Die in den Ablehnungsgesuchen thematisierten Mitteilungen des Vorsitzenden an den Angeklagten und an seinen Verteidiger Rechtsanwalt S., wonach eine Fristverlängerung nicht in Betracht komme, entsprechen – sowohl im Hinblick auf die Frist des § 345 Abs. 1 StPO als auch des § 349 Abs. 3 Satz 2 StPO – der Gesetzeslage (vgl. BGH, Beschluss vom 10. November 2021 – 2 StR 189/21, juris Rn. 4; Beschluss vom 24. Januar 2017 – 3 StR 447/16, NStZ-RR 2017, 148; Beschluss vom 13. Dezember 2007 – 1 StR 497/07, juris Rn. 4). Zudem entspricht es der Rechtsprechung des Bundesgerichtshofs, dass Stellungnahmen zur Antragsschrift des Generalbundesanwalts nach Ablauf der Frist des § 349 Abs. 3 Satz 2 StPO selbst dann nicht abgewartet zu werden brauchen, wenn sie ausdrücklich in Aussicht gestellt worden sind (vgl. BGH, Beschluss vom 31. August 2021 – 2 StR 189/21, juris Rn. 3; Beschluss vom 30. Juli 2008 – 2 StR 234/08, NStZ-RR 2008, 352). Dies gilt selbst dann, wenn der Beschwerdeführer gleichzeitig um Überlassung der Akten bittet (vgl. BGH, Beschluss vom 3. Juli 1990 – 4 StR 263/90, juris Rn. 4; Löwe-Rosenberg/Franke, 26. Aufl., § 349 Rn. 20). Die Ablehnung eines weiteren Entscheidungsaufschubs durch den Vorsitzenden war – zumal nach anfänglichem Zuwarten mit einer Entscheidung auf eine entsprechende Eingabe des Angeklagten hin – in Ermangelung eines sachlichen Grundes hierfür unter Berücksichtigung des Beschleunigungsgrundsatzes sachgerecht.

Gleiches gilt für die von dem Angeklagten angeführten Erwägungen, der Vorsitzende habe ihm einen oder mehrere weitere Pflichtverteidiger beiordnen und für die Übermittlung des Antrags des Generalbundesanwalts an ihn persönlich Sorge tragen müssen.
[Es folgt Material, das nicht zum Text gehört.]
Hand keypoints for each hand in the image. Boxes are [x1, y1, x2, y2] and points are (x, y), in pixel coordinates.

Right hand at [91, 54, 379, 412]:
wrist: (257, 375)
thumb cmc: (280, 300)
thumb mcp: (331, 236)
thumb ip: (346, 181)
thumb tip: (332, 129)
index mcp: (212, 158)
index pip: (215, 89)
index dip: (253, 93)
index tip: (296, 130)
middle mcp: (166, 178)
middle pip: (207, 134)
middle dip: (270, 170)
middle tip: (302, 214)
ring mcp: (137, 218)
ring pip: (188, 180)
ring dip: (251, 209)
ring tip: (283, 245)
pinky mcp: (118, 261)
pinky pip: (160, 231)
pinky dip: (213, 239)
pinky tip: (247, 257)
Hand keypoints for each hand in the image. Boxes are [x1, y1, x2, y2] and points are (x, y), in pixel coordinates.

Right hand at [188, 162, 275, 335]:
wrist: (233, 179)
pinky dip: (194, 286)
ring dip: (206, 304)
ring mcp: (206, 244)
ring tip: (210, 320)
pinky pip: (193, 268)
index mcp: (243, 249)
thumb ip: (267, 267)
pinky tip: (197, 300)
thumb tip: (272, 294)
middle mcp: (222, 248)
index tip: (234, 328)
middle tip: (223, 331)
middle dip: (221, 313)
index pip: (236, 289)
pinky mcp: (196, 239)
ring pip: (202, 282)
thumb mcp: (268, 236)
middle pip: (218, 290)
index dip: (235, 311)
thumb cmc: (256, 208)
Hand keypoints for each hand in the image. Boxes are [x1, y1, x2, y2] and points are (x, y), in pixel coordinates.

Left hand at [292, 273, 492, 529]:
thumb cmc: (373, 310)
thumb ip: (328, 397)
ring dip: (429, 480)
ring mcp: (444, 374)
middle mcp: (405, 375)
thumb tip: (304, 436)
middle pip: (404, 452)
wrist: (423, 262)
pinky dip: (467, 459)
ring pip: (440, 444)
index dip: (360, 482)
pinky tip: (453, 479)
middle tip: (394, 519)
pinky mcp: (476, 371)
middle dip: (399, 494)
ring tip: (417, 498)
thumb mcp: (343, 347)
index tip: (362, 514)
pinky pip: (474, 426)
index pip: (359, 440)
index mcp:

Der Angeklagte ist durch zwei Pflichtverteidiger vertreten. Anhaltspunkte dafür, dass durch diese eine ordnungsgemäße Verteidigung nicht gewährleistet ist, ergeben sich weder aus dem Vortrag des Angeklagten noch sind solche Umstände sonst ersichtlich. Ob ein Verteidiger von der Möglichkeit zur Stellungnahme zum Antrag des Generalbundesanwalts Gebrauch macht, obliegt allein seiner Verantwortung (vgl. KK-StPO/Gericke, 9. Aufl., § 349 Rn. 20 mwN). Eine Pflicht des Revisionsgerichts oder des Vorsitzenden, auf die Abgabe einer Stellungnahme nach § 349 Abs. 3 Satz 2 StPO hinzuwirken, existiert ebenso wenig wie eine solche zur zusätzlichen Übermittlung der Antragsschrift nach § 349 Abs. 3 Satz 1 StPO an den verteidigten Beschwerdeführer persönlich (vgl. BGH, Beschluss vom 22. Oktober 2001 – 5 StR 278/01, juris Rn. 1 mwN).

Angesichts dieser Sachlage besteht für den Angeklagten bei vernünftiger Würdigung kein Grund zu der Annahme, der Senatsvorsitzende habe ihm gegenüber eine innere Haltung eingenommen, die seine Unparteilichkeit oder Unvoreingenommenheit störend beeinflussen kann.“

Und wer gedacht hat, dass die Sache damit ihr Ende gefunden hat. Nein, es gibt noch Anhörungsrügen. Auf die komme ich noch zurück.